* **EXERCISE REQUIREMENTS**
Please retype the entries below word for word, passing over every picture.

***

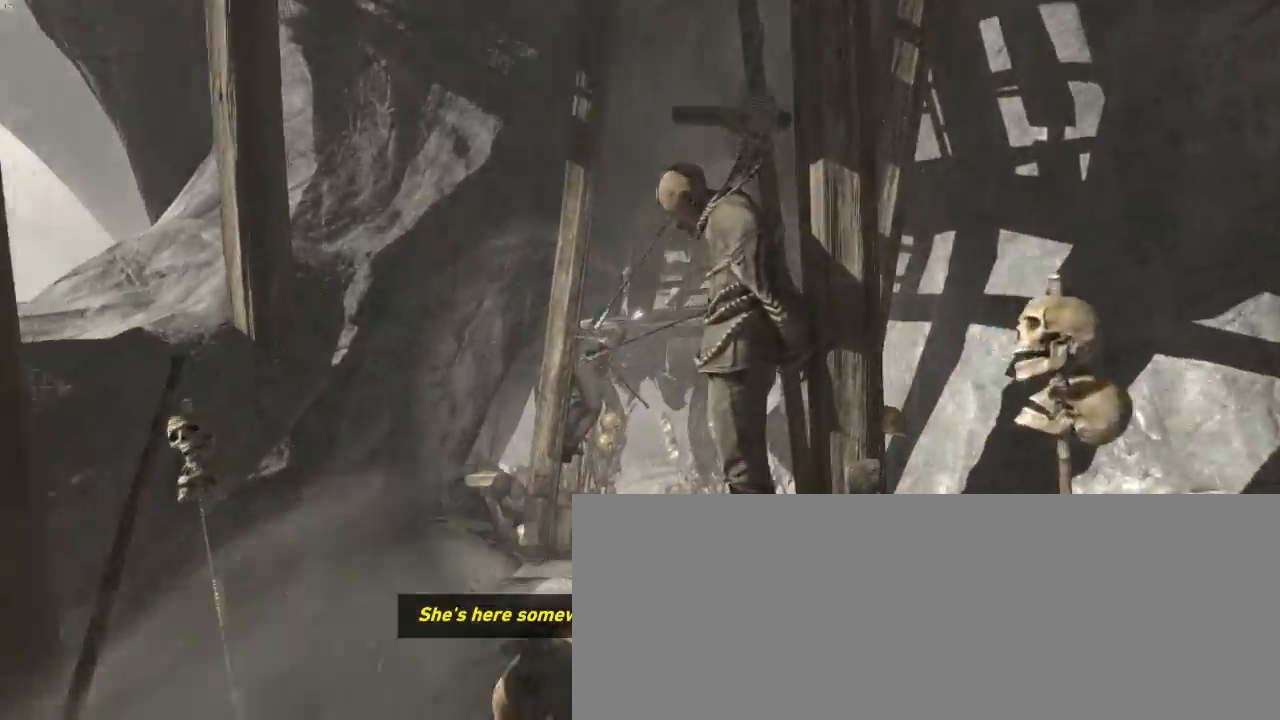
{"keys": ["shift", "z"], "mouse": [], "events": [[66, "shift", "up"], [266, "shift", "down"], [333, "d", "down"], [366, "shift", "up"], [433, "d", "up"], [500, "shift", "down"]]}
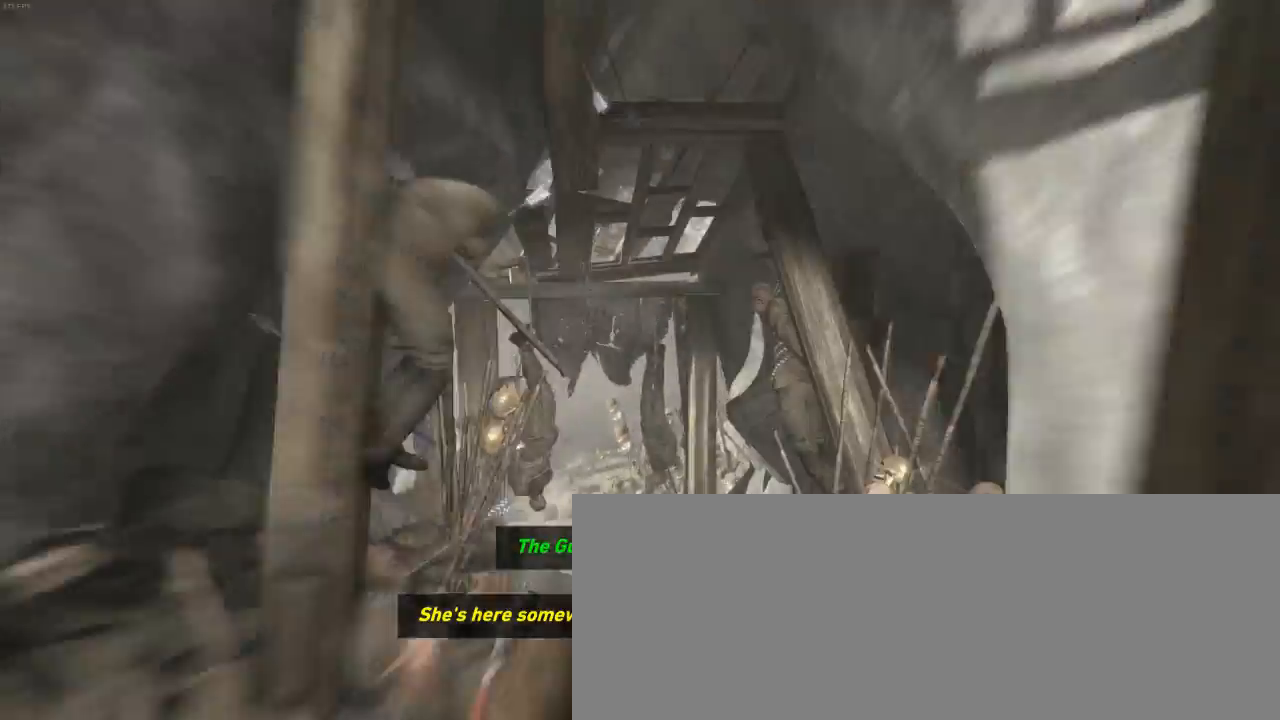
{"keys": ["z"], "mouse": [], "events": [[133, "shift", "up"], [266, "shift", "down"], [366, "d", "down"], [366, "shift", "up"], [433, "d", "up"]]}
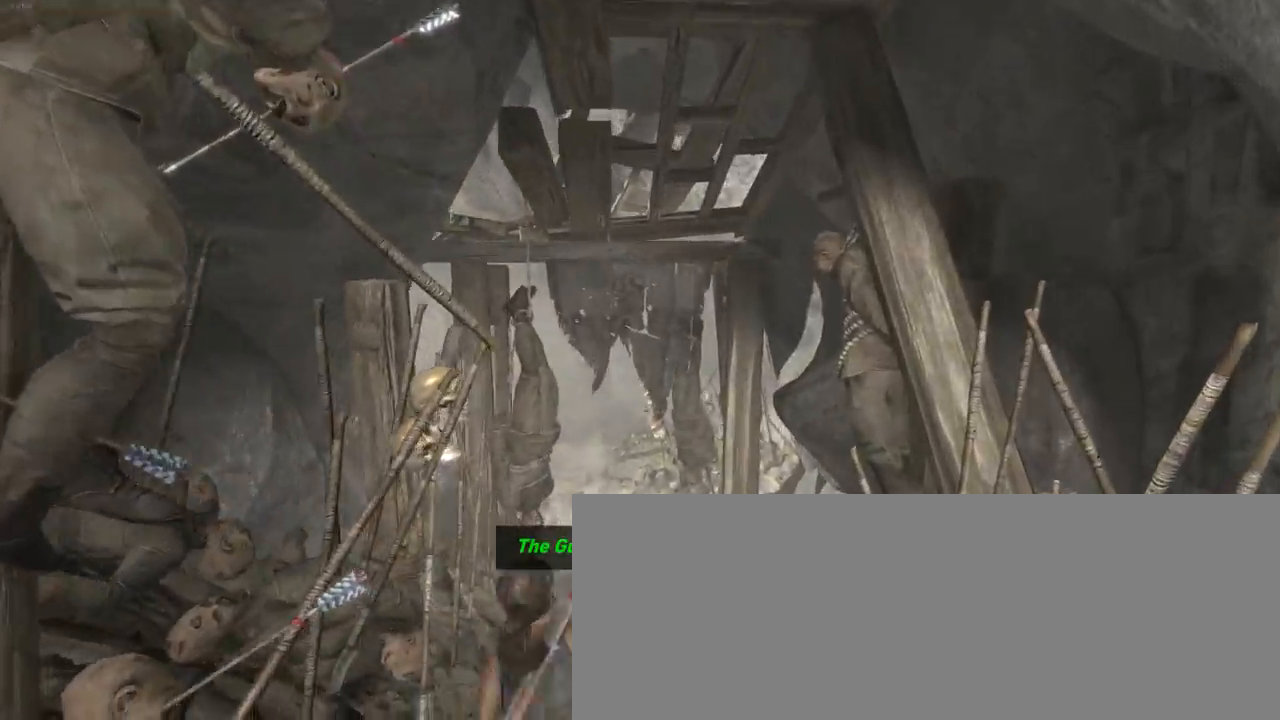
{"keys": ["z"], "mouse": [], "events": [[33, "shift", "down"], [133, "shift", "up"], [266, "shift", "down"], [400, "shift", "up"]]}
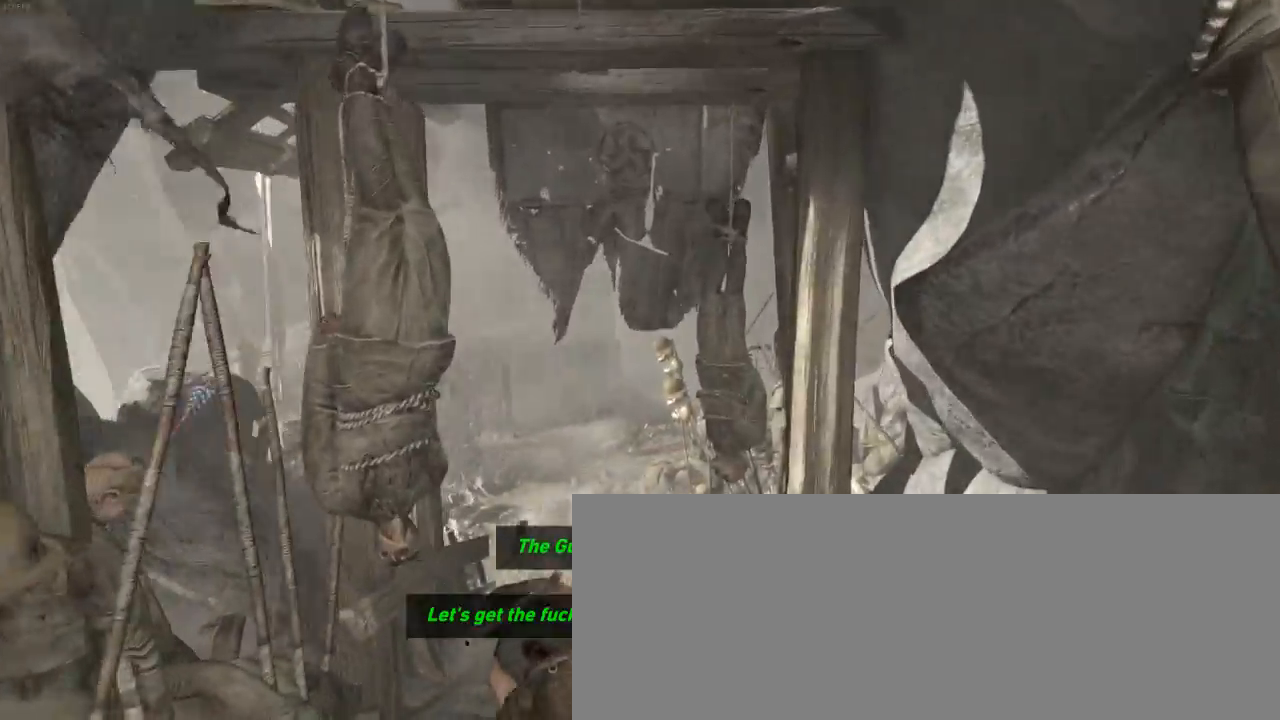
{"keys": ["z"], "mouse": [], "events": [[33, "shift", "down"], [133, "shift", "up"], [266, "shift", "down"], [366, "shift", "up"]]}
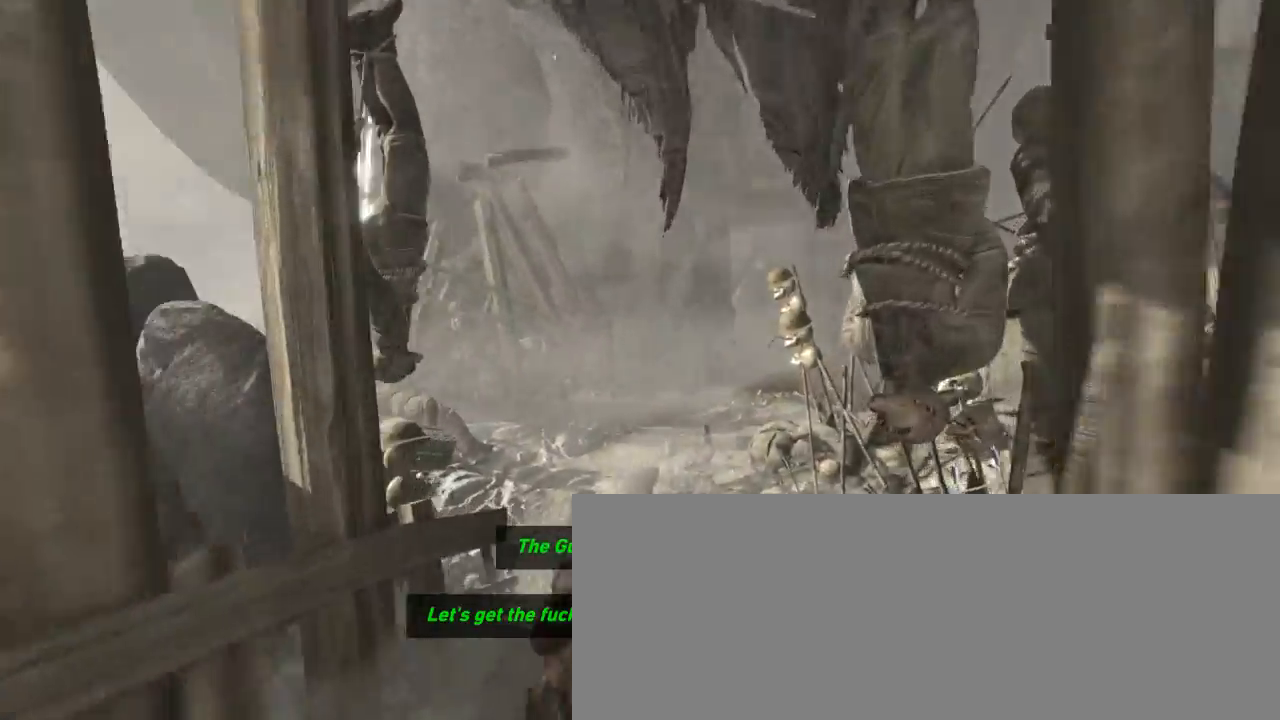
{"keys": ["e", "z"], "mouse": [], "events": [[433, "e", "down"]]}
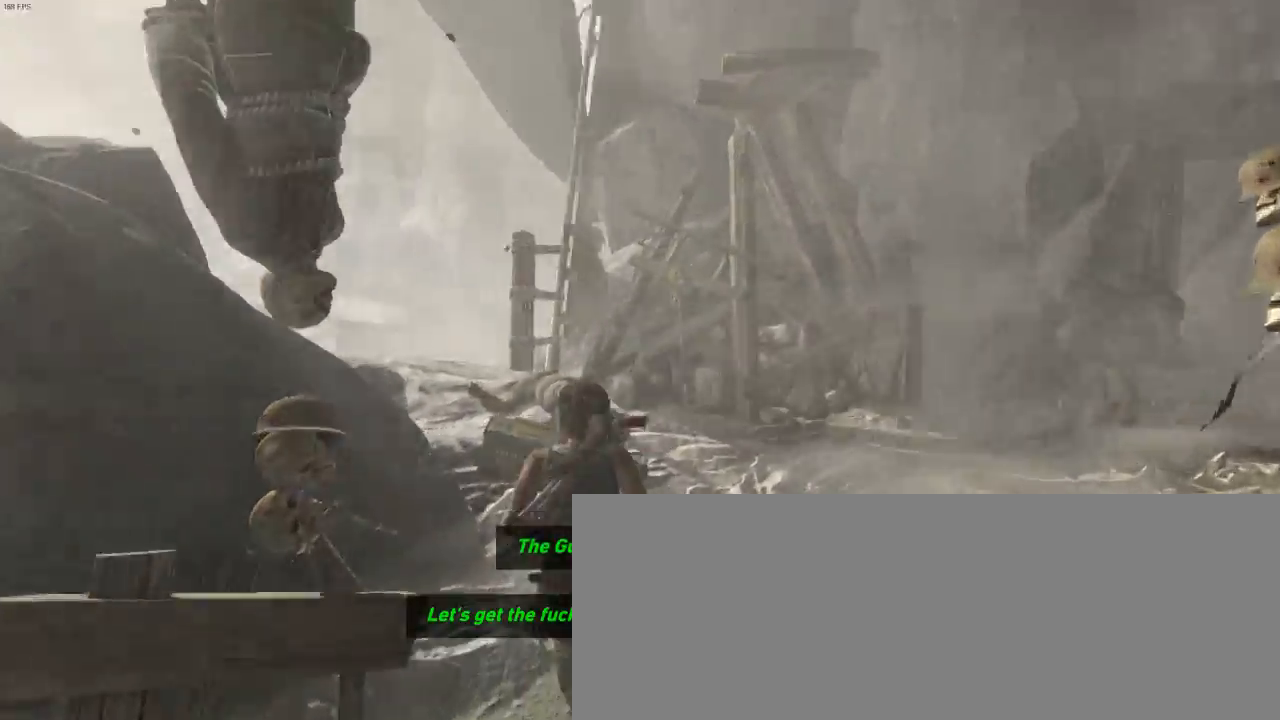
{"keys": ["z"], "mouse": []}
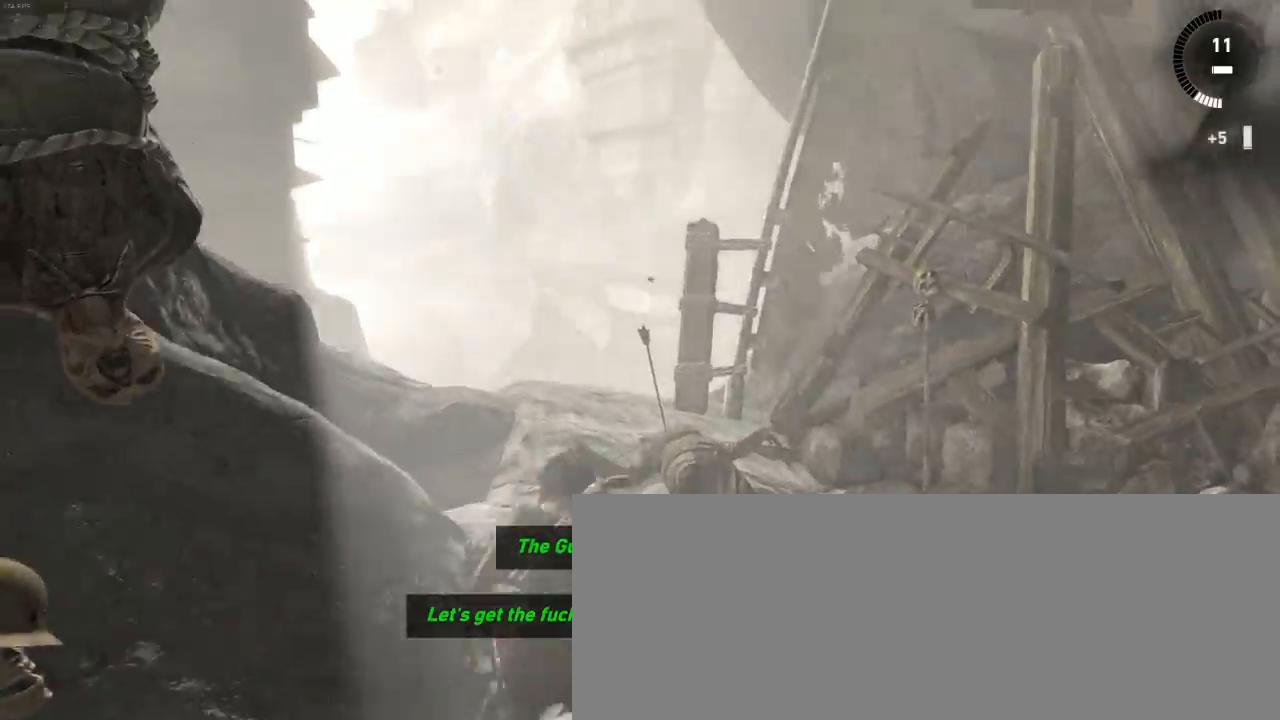
{"keys": ["z"], "mouse": [], "events": [[66, "shift", "down"], [166, "shift", "up"]]}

***

* **ANSWER TO THE EXERCISE**
{"keys": ["shift", "z"], "mouse": [], "events": [[66, "shift", "up"], [266, "shift", "down"], [333, "d", "down"], [366, "shift", "up"], [433, "d", "up"], [500, "shift", "down"]]}
{"keys": ["z"], "mouse": [], "events": [[133, "shift", "up"], [266, "shift", "down"], [366, "d", "down"], [366, "shift", "up"], [433, "d", "up"]]}
{"keys": ["z"], "mouse": [], "events": [[33, "shift", "down"], [133, "shift", "up"], [266, "shift", "down"], [400, "shift", "up"]]}
{"keys": ["z"], "mouse": [], "events": [[33, "shift", "down"], [133, "shift", "up"], [266, "shift", "down"], [366, "shift", "up"]]}
{"keys": ["e", "z"], "mouse": [], "events": [[433, "e", "down"]]}
{"keys": ["z"], "mouse": []}
{"keys": ["z"], "mouse": [], "events": [[66, "shift", "down"], [166, "shift", "up"]]}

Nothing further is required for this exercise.